**RECORDS FOR THIS EXERCISE**
----

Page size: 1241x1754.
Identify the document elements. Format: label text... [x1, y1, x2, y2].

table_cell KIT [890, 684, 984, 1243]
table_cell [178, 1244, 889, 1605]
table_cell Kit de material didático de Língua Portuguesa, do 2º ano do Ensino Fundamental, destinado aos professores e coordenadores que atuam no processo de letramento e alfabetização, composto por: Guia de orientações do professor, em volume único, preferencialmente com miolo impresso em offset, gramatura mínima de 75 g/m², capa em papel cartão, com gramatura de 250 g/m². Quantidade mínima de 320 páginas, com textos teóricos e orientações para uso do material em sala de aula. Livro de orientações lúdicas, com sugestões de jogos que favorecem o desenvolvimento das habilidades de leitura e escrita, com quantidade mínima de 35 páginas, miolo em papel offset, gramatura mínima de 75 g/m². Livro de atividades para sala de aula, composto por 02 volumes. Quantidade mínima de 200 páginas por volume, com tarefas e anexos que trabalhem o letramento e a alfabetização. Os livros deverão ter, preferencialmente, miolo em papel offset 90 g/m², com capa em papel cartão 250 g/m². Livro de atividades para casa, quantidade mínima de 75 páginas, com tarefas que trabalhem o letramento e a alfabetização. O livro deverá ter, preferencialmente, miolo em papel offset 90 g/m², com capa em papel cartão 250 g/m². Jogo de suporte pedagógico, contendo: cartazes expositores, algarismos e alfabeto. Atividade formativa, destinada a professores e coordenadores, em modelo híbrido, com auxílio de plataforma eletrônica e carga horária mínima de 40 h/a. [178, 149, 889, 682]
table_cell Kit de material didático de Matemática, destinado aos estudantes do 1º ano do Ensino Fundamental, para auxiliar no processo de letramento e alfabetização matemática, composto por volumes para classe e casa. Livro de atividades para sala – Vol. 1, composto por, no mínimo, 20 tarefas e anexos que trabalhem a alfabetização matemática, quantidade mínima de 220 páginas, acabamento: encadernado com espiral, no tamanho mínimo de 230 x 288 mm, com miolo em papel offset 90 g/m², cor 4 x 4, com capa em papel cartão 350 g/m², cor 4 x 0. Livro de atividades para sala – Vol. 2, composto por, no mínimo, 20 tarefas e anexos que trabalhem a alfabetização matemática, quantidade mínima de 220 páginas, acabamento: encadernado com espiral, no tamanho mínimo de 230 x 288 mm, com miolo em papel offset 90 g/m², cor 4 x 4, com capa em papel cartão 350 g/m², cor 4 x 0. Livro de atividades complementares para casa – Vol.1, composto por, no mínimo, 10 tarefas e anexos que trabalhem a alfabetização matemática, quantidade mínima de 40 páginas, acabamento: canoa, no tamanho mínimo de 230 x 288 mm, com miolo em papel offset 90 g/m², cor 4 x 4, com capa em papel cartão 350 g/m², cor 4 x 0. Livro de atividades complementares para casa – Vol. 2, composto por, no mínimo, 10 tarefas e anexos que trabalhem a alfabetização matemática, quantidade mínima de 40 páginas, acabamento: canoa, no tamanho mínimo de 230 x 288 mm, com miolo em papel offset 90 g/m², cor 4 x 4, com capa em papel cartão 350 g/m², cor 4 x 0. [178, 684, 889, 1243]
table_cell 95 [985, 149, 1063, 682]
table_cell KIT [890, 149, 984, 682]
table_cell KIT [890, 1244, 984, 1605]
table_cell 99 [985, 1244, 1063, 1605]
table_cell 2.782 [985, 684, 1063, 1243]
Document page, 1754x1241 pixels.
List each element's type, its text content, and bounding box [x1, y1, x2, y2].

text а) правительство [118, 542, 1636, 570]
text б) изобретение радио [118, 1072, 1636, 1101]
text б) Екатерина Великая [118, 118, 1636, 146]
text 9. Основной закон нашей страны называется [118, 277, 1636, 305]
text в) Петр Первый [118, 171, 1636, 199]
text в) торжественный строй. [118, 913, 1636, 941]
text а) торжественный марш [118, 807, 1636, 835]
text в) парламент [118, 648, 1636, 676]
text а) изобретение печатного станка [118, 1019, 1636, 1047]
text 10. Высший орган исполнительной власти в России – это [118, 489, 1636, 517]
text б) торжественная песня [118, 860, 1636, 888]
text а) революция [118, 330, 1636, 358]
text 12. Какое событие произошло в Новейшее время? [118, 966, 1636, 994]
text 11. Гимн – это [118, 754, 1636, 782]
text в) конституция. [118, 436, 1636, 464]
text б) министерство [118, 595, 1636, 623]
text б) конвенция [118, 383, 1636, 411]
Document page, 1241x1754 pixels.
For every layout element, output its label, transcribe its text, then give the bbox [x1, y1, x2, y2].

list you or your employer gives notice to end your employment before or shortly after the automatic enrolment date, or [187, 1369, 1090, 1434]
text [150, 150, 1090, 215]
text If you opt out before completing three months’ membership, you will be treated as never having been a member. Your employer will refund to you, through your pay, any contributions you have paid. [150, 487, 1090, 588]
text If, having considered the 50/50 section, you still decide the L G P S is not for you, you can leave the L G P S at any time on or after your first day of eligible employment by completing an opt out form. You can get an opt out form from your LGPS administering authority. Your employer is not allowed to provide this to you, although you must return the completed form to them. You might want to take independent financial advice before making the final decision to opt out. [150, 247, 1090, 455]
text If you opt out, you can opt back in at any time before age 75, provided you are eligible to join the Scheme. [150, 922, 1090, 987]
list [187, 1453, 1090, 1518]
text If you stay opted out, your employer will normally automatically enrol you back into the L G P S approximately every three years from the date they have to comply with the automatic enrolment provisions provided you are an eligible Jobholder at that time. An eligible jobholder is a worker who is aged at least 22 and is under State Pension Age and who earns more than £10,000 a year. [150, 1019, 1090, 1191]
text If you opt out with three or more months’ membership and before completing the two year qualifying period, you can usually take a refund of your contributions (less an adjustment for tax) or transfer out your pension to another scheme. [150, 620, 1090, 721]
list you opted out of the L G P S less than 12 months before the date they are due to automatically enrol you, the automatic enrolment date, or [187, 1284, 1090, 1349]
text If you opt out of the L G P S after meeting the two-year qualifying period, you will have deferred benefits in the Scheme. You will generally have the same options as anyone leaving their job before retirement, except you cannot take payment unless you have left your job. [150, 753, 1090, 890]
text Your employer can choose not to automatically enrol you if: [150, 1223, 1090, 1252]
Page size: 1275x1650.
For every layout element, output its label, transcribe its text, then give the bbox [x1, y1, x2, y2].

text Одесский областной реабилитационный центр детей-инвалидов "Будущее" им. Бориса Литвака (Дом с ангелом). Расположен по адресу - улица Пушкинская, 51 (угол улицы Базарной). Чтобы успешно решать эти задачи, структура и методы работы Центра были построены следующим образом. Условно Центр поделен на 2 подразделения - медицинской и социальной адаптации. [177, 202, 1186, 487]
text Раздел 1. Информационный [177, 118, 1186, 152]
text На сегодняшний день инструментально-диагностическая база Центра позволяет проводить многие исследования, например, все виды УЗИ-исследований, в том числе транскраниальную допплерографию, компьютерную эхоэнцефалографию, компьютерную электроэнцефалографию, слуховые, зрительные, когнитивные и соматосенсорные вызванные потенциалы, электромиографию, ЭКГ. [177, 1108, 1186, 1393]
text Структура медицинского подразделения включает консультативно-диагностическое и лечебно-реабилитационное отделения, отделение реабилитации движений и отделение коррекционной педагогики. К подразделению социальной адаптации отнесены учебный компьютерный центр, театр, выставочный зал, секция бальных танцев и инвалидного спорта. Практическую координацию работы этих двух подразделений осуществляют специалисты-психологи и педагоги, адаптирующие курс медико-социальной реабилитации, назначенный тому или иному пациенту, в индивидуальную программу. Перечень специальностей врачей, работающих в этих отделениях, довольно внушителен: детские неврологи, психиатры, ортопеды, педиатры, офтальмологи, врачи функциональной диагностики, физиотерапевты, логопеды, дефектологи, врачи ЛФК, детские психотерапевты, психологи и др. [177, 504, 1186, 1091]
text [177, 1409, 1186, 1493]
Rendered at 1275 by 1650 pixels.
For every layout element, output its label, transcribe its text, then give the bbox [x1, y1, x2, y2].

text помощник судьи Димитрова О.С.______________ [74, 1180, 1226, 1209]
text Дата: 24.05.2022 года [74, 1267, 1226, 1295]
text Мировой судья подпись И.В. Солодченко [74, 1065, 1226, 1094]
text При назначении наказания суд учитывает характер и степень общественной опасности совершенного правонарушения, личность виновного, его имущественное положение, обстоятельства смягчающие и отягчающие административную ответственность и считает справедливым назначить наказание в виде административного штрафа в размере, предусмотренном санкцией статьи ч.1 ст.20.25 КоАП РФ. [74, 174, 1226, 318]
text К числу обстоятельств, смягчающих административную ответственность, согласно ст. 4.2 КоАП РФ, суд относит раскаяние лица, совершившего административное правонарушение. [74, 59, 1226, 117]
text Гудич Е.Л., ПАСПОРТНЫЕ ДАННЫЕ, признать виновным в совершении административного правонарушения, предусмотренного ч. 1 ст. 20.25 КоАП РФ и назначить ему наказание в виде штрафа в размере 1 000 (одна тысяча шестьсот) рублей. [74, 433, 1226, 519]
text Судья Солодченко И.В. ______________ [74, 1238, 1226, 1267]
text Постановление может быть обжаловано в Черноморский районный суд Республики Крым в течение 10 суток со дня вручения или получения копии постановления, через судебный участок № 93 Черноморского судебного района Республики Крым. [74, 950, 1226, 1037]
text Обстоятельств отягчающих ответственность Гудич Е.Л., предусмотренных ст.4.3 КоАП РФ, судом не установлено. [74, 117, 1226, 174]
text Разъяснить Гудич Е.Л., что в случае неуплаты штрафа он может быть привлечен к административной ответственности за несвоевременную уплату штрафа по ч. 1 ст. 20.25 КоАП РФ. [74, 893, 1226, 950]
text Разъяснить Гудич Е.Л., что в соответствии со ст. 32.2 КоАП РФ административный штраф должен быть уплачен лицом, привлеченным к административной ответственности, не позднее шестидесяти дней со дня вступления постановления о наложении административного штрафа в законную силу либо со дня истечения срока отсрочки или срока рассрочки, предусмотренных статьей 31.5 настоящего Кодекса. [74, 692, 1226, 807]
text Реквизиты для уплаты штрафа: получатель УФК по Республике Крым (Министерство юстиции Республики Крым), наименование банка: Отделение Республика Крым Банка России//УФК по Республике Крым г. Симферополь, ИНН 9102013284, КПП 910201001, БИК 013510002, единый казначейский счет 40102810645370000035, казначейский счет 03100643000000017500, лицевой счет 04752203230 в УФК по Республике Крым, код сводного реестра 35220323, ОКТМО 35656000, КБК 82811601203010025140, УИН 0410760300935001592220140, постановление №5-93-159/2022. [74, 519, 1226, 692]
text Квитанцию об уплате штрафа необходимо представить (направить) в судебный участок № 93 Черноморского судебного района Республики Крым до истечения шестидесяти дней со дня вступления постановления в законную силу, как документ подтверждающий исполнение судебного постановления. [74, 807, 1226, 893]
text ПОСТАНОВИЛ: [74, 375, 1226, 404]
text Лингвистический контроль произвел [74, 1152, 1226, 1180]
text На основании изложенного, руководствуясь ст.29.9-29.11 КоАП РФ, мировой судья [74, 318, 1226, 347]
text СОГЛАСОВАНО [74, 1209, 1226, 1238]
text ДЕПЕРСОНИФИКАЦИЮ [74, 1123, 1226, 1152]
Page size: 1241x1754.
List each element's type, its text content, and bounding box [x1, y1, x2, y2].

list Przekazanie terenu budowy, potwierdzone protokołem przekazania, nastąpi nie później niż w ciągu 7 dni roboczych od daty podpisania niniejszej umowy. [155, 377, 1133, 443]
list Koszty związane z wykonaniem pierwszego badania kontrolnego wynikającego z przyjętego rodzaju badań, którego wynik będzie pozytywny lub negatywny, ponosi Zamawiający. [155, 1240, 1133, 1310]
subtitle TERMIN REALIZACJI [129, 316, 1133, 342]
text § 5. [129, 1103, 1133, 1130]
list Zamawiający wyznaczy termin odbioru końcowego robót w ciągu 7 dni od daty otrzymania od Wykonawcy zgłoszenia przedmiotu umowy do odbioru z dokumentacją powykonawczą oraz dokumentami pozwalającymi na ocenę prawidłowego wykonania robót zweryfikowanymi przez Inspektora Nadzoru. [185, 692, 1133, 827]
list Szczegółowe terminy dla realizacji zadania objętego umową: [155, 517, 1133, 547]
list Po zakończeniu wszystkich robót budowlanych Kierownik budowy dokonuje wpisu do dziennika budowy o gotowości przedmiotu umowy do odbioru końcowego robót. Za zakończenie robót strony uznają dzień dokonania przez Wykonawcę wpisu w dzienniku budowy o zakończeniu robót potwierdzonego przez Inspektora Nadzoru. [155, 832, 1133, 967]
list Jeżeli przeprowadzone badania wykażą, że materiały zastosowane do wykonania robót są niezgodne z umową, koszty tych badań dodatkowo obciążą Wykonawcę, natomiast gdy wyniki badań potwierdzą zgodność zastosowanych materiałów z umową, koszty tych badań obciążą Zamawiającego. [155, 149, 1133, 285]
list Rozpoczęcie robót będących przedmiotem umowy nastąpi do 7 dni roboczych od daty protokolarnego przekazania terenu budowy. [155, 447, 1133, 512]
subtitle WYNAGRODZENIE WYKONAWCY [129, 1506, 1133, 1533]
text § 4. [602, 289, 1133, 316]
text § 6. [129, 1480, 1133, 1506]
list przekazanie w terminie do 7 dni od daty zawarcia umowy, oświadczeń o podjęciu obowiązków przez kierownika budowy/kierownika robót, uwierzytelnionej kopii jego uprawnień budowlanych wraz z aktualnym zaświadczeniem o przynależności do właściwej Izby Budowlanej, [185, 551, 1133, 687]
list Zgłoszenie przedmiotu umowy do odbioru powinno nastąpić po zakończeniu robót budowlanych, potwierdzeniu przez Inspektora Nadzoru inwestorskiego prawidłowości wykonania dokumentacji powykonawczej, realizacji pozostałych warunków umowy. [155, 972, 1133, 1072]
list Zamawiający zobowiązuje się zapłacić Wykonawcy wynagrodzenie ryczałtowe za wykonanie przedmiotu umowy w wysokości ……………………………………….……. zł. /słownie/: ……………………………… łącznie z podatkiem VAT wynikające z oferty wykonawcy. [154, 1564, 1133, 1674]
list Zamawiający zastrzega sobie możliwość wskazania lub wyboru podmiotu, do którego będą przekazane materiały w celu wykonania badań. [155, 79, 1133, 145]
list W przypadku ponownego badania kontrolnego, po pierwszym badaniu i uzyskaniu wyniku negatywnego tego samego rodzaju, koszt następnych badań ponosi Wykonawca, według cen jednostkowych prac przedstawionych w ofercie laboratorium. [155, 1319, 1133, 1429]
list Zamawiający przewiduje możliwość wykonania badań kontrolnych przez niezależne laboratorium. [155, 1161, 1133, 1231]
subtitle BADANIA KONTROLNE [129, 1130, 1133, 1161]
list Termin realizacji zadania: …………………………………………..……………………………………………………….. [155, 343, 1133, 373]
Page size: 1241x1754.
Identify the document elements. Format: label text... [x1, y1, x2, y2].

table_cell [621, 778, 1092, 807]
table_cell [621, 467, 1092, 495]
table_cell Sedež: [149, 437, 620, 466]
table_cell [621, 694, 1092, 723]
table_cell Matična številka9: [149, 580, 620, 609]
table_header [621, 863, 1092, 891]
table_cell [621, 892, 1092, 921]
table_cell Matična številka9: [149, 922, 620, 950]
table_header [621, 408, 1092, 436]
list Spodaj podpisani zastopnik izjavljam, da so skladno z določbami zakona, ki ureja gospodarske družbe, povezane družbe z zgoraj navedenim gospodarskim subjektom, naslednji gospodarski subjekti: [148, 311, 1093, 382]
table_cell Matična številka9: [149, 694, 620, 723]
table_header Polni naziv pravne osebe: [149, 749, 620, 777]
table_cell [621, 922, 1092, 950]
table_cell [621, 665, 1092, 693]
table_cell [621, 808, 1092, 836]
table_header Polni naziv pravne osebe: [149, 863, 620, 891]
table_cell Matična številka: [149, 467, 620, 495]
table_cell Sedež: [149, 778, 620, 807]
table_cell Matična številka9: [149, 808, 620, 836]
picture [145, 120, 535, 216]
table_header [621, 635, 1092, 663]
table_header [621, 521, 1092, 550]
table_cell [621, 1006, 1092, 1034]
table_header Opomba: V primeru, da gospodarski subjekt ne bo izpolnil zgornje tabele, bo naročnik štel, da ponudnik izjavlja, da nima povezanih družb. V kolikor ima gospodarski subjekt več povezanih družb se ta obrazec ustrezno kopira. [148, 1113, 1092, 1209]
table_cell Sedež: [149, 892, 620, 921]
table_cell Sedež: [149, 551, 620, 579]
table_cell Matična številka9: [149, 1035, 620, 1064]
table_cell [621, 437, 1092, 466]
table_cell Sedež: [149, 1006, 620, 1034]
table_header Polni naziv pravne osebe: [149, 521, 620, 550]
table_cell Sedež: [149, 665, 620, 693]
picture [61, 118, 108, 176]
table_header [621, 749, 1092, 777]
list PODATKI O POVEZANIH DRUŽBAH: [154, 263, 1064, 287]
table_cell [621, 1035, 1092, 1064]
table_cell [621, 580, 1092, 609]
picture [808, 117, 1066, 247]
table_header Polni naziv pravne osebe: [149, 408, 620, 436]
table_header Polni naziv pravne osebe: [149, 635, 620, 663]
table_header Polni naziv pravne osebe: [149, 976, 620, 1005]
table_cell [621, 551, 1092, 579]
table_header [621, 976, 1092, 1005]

----

**PROBLEM REQUIREMENTS**
Copy out every line of the records that the string "может" appears in.

**WRITTEN RESPONSE**
text Постановление может быть обжаловано в Черноморский районный суд Республики Крым в течение 10 суток со дня вручения или получения копии постановления, через судебный участок № 93 Черноморского судебного района Республики Крым. [74, 950, 1226, 1037]
text Разъяснить Гудич Е.Л., что в случае неуплаты штрафа он может быть привлечен к административной ответственности за несвоевременную уплату штрафа по ч. 1 ст. 20.25 КоАП РФ. [74, 893, 1226, 950]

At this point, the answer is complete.